▶ [Document section]:
● ● ● ●

Generally speaking, implementing preventative controls that consistently enforce least privilege will help buy an organization invaluable time; frustrating the attackers to the point of forcing their hand to use methods and techniques that will expose their presence.
The sophistication of this attack was referenced a number of times. The SolarWinds attackers were extremely careful not to raise traditional red flags, which made the attack (and its reach) harder to detect and determine. They leveraged U.S.-based infrastructure, which allowed them to avoid immediate detection. Additionally, they impersonated users with specific access and avoided the use of domain admin access to further decrease the chance for detection.
The hearing brought to the surface the need for a higher levels of security and cooperation across the public and private sectors, and a call for encouraging greater transparency regarding cyber attack reporting. The hearing made it clear a confidential disclosure program would both protect a company’s reputation and improve cybersecurity at the federal and private level.
A step in the right direction, just a few days before the hearing, the government announced sweeping executive action. Anne Neuberger, deputy national security advisor for cyber and emerging technology, said in a White House press briefing that the government is “working on close to about a dozen things. Likely, eight will pass to be part of an upcoming executive action to address the gaps we have identified in our review of this incident.”
Cyber Hygiene for All
SolarWinds shed light on the far-reaching impacts of supply chain attacks, and the need for a proactive approach to security. By adopting an “assume breach” mindset, government agencies and private organizations can enforce multiple layers of security – to reduce the greatest amount of risk. This approach, referred to as “Defense In Depth,” is based on Zero Trust principles. And it comes down to three things:
1. Working to make sure your organization’s own internal infrastructure is secured, and that attention is focused on preventing attackers from reaching their end-goals. This includes securing access to Tier0 systems.
2. Protecting development environments – including the CI/CD pipeline, which was the critical first phase of the SolarWinds attack. Some important proactive steps include validating the integrity of all code and builds, securing access to highly privileged pipeline orchestrators and infrastructure managers – and enforcing just-in-time access policies in these highly automated environments.

● ● ● ●

▶ [Dataset extract]:

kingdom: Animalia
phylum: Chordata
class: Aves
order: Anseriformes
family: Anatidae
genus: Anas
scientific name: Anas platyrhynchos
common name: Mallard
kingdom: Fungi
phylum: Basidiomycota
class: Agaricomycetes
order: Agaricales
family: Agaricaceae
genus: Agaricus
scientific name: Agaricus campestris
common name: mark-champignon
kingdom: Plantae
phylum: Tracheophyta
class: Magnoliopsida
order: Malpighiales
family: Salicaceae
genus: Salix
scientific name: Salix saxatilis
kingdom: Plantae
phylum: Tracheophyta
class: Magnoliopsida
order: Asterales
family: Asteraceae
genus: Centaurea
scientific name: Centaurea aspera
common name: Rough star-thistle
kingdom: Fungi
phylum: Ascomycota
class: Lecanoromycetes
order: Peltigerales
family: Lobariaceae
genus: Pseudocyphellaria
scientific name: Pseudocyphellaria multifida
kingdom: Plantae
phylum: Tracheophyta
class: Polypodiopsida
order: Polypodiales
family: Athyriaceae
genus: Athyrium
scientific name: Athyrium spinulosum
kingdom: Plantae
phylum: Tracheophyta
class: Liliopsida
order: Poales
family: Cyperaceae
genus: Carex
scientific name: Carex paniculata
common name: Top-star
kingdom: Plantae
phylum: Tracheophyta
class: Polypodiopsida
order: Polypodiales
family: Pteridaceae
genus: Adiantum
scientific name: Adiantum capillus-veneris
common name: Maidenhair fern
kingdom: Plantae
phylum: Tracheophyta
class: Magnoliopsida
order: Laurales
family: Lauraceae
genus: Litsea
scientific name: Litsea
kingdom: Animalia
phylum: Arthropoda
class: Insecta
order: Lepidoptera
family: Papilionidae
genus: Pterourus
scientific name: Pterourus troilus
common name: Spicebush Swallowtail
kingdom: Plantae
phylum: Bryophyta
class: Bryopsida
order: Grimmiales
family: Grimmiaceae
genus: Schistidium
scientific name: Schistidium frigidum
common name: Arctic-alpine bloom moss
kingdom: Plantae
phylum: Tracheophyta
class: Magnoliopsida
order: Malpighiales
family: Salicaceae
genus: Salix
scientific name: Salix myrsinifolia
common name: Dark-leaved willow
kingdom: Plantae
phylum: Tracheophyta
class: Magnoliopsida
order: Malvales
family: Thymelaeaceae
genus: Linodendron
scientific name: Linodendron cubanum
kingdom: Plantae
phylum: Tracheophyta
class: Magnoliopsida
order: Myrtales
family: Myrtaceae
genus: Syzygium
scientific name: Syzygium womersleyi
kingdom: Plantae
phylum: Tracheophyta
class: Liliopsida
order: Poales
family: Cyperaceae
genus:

● ● ● ●

▶ [Work order]: In the text on the SolarWinds attack, what name is given to the approach of enforcing multiple layers of security under an "assume breach" mindset? The records have nothing to do with this exercise.

▶ [Exercise result]: Defense In Depth